■ DOCUMENT EXCERPT ■
# Has anyone heard...



## bigpurpleduck (Sep 16, 2010)

from FairyNuff?

The last I heard she was measuring full term at 31 weeks and had been in hospital to be given steroids for the baby's lungs. This was a couple of weeks ago now, so she'd be about 33 weeks by now and they'd been hoping to keep baby in there 'til 34 weeks.

Just a bit concerned as she hasn't been on for a while and wondering if anyone knows anything?

If you're reading this FairyNuff, I really hope all is okay.


----------



## Steff (Sep 16, 2010)

From looking at her profile she was on yesterday x

Maybe send her a little PM emma hun then she wont miss it x


----------



## FairyNuff (Sep 19, 2010)

Aw hi  I'm here... lurking! 

I'm still hanging on, checking in and reading posts but haven't posted anything for a while. Am completely exhausted, am indeed 33 weeks now, baby is huuuge but they still don't want to take her out too soon. So I'm up for a few hours, sleeping for a few hours, doing a lot of lying on sofa with cushions propping up ginormous belly.  Am at the hospital every other day for baby heart trace and being scanned every week. 

The consultant says she will be looking for any excuse to deliver as soon as I get to 34 weeks. So not long now, I think. 

As far as the diabetes is going, I'm really struggling with the BG levels, some days I can't eat much and so my levels are dropping quite low and I can't eat enough to keep them up. Seeing the DSN tomorrow so will see what she suggests. She said to knock a couple of units off the insulin if I don't eat much, but that still means 28 units with evening meal so 'a couple of units' won't make difference. 

Had such a scary hypo earlier, I knew I had to eat but I really couldn't understand how to make a sandwich. I'd had a glucose tablet but I guess it wasn't enough to sort my head out. My partner came in and found me crying because the bread board was dirty :/ I knew enough to shout him to come and help me, so that is reassuring!

■ DATASET CONTENT ■
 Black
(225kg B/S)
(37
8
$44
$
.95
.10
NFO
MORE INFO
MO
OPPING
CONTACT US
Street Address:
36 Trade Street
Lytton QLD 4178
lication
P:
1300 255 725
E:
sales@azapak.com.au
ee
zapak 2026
...
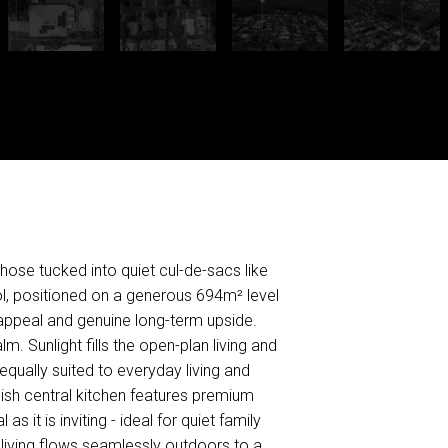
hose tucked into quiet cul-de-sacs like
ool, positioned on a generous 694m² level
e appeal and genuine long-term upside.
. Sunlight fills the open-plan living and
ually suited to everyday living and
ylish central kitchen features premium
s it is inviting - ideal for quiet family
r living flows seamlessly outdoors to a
* * *
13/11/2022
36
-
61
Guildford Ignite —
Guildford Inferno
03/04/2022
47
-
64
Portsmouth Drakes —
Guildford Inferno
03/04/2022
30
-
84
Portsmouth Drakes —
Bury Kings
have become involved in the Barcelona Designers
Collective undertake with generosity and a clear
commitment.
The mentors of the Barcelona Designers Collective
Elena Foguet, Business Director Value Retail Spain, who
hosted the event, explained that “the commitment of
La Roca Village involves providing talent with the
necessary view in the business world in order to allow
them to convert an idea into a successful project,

■ ACTIVITY A ■
In the forum thread, why does FairyNuff doubt that taking a couple of units off her insulin will help? Answer in one to three sentences.
■ ACTIVITY B ■
From the forum thread, copy word for word the passage between "I'm still hanging" and "scanned every week.", inclusive.
■ ACTIVITY C ■
Rewrite the forum thread paragraph that begins "I'm still hanging on" as a short list, keeping its main facts.

■ WRITTEN ANSWER A ■
Even after taking off a couple of units, she would still be taking 28 units with her evening meal. She thinks a reduction that small won't make a difference on days when she can't eat much.

■ WRITTEN ANSWER B ■
I'm still hanging on, checking in and reading posts but haven't posted anything for a while. Am completely exhausted, am indeed 33 weeks now, baby is huuuge but they still don't want to take her out too soon. So I'm up for a few hours, sleeping for a few hours, doing a lot of lying on sofa with cushions propping up ginormous belly.  Am at the hospital every other day for baby heart trace and being scanned every week.

■ WRITTEN ANSWER C ■
- Still checking in and reading posts, but hasn't posted for a while
- Completely exhausted
- Now 33 weeks; the baby is very big, but the doctors don't want to deliver her too soon
- Up for a few hours, then sleeping for a few hours, and lying on the sofa a lot with cushions propping up her belly
- At the hospital every other day for a baby heart trace, with a scan every week